After this patch the first blockchain explorer appeared on the web (see here or here). Those are still nowadays used by most people doing blockchain analysis as they provide an easy and convenient search interface to find specific blockchain actors or transactions. Later those tools have been enhanced with external data related to blockchain (e.g. exchange rates or identity of actors).
The hadoopcryptoledger library is an open source library to do blockchain analytics on data of the Ethereum and Bitcoin blockchain using Big Data tools, such as Apache Flink, Apache Spark, Apache Hive and Apache Hadoop.
There are many other open source software projects, but all are rather small and specific in scope.
Besides software largely parsing the blockchain and extracting state, very valuable analysis tools come from the software engineering domain for smart contracts, such as fuzzing, mutation testing, profiling or formal validation.
Further software for analysing blockchain data has been investigated here.
External Data from Public and Dark Web
Since public external data is basically analysing any type and content of data, especially unstructured text, there is also a large set of tools to choose from, so I can refer only to the large body of literature about this.

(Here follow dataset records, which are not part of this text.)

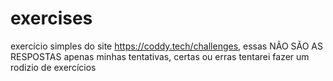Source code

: # exercises
exercício simples do site https://coddy.tech/challenges, essas NÃO SÃO AS RESPOSTAS apenas minhas tentativas, certas ou erras tentarei fazer um rodizio de exercícios 
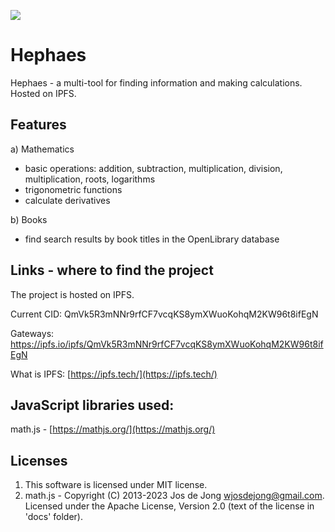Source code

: ![](/home/michal/Folders/Programming/web-programming/hephaes/img/logo.png)

# Hephaes
Hephaes - a multi-tool for finding information and making calculations. Hosted on IPFS.

## Features

a) Mathematics
- basic operations: addition, subtraction, multiplication, division, multiplication, roots, logarithms
- trigonometric functions
- calculate derivatives

b) Books
- find search results by book titles in the OpenLibrary database

## Links - where to find the project

The project is hosted on IPFS.

Current CID: QmVk5R3mNNr9rfCF7vcqKS8ymXWuoKohqM2KW96t8ifEgN

Gateways: https://ipfs.io/ipfs/QmVk5R3mNNr9rfCF7vcqKS8ymXWuoKohqM2KW96t8ifEgN

What is IPFS: [https://ipfs.tech/](https://ipfs.tech/)

## JavaScript libraries used:
math.js - [https://mathjs.org/](https://mathjs.org/)

## Licenses
1. This software is licensed under MIT license.
2. math.js - Copyright (C) 2013-2023 Jos de Jong wjosdejong@gmail.com.
Licensed under the Apache License, Version 2.0 (text of the license in 'docs' folder).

The Role of Cloud Offerings
Cloud offerings can have an important role for blockchain analytics. The data amount is large already by taking into account only blockchain data. External and dark web data are several magnitudes larger. The infrastructure efforts for collecting dark blockchain data or external data are huge. Furthermore, collecting it securely as described above is another challenge to do without large data centres and standardised services. Thus, cloud offerings should be seriously taken into account when doing secure blockchain analysis.
Additionally, cloud infrastructure or own data centres are needed to run compute-intensive artificial intelligence (AI) algorithms on the data to discover new patterns and relations. Federated learning could be also directly integrated in blockchain software and the cloud only analysis an aggregated view.

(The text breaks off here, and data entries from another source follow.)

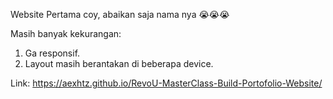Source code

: Website Pertama coy, abaikan saja nama nya 😭😭😭

Masih banyak kekurangan:
1. Ga responsif.
2. Layout masih berantakan di beberapa device.

Link: https://aexhtz.github.io/RevoU-MasterClass-Build-Portofolio-Website/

Instead of building oneself the infrastructure for secure blockchain analysis one can leverage the capabilities of many Software-as-a-Service (SaaS) solutions that are nowadays available in the market. They usually include also various external public and dark web data ready for analysis.
Nevertheless, many cloud offerings related to blockchain analytics are very untransparent. It is unclear which analysis approach is taken, there is no use of verifiable open source software as well as the data and its origin are unclear. Furthermore, there are clearly conflicts of interest – many offerings (including blockchain explorers) have also additional services, such as cryptocurrency exchanges or initial coin offering (ICO) services.

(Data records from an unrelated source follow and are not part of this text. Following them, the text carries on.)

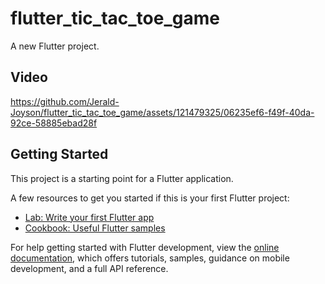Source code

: # flutter_tic_tac_toe_game

A new Flutter project.

## Video

https://github.com/Jerald-Joyson/flutter_tic_tac_toe_game/assets/121479325/06235ef6-f49f-40da-92ce-58885ebad28f


## Getting Started

This project is a starting point for a Flutter application.

A few resources to get you started if this is your first Flutter project:

- [Lab: Write your first Flutter app](https://docs.flutter.dev/get-started/codelab)
- [Cookbook: Useful Flutter samples](https://docs.flutter.dev/cookbook)

For help getting started with Flutter development, view the
[online documentation](https://docs.flutter.dev/), which offers tutorials,
samples, guidance on mobile development, and a full API reference.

Obviously, using the cloud for analysis is also contradicting the decentral nature of blockchains. Thus other means need to be investigated to avoid the centralisation of analysis (see also here on how to execute AI model training and prediction in smart contracts).
Blockchain analytics despite being there since around 2011 is still in its infancy. There are only few small open source offerings, there is no harmonised data model for performing reproduceable analysis and the cloud offerings are untransparent.
Nevertheless, the demand for secure blockchain analysis is clearly huge as smart contracts and complex financial service are realised on the blockchain with large transaction volumes.
The upcoming blockchain upgrades in popular public blockchains not only mean several magnitudes of more smart contract volume, but they also imply that sophisticated secure blockchain analytics is needed to make them sustainable. Additionally, new types of smart contracts – smart audit contracts – will automatically process insights from blockchain analytics on the blockchain itself.
Potentially this will mean that secure blockchain analytics aspects are taken into account for future blockchain software and network upgrades.